As the May 1, 2009 deadline for compliance with federal Red Flags Rules nears, the FTC’s staff has mentioned informally that helpful guidance would be forthcoming. As of today, the FTC has launched its new Red Flags Rule website and with it, a Red Flags Rule “How-To” guide (.pdf).
The website is a good collection of the FTC’s materials on this issue and it includes official press releases and statements directed to various industries (including the FTC’s letter to the healthcare industry (.pdf), the FTC’s guide for telecom companies (.pdf) and the FTC’s guide for utility companies (.pdf)).
The FTC’s advice in the How-To Guide may be somewhat general (e.g., “Just getting something down on paper won’t reduce the risk of identity theft.”), but it does simplify compliance into four steps:
- Identify Red Flags.
- Develop procedures for detecting Red Flags.
- Develop responses for Red Flags once you have detected them.
- Re-evaluate your Identity Theft Prevention Program as circumstances change.
For more specific information on threats and security measures, the FTC’s webpage on information security is a useful resource drawn from the FTC’s experience with companies that have had lapses in information security.
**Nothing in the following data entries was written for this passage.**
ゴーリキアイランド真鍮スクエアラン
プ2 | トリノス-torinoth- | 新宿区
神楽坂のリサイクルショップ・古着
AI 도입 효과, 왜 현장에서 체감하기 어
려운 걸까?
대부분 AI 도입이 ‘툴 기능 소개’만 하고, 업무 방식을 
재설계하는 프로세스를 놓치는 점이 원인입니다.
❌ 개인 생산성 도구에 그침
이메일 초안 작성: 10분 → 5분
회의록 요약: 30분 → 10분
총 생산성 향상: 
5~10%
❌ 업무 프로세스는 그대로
In particular, the FTC’s Protecting Personal Information: A Guide for Business (.pdf) lays out five key principles for developing reasonable security procedures:
1. Take Stock. Know what personal information you have in your records.
2. Scale Down. Keep only what you need for your business.
3. Lock It. Protect the information that you keep.
4. Pitch it. Properly dispose of what you no longer need.
5. Plan ahead. Create a plan to respond to security incidents.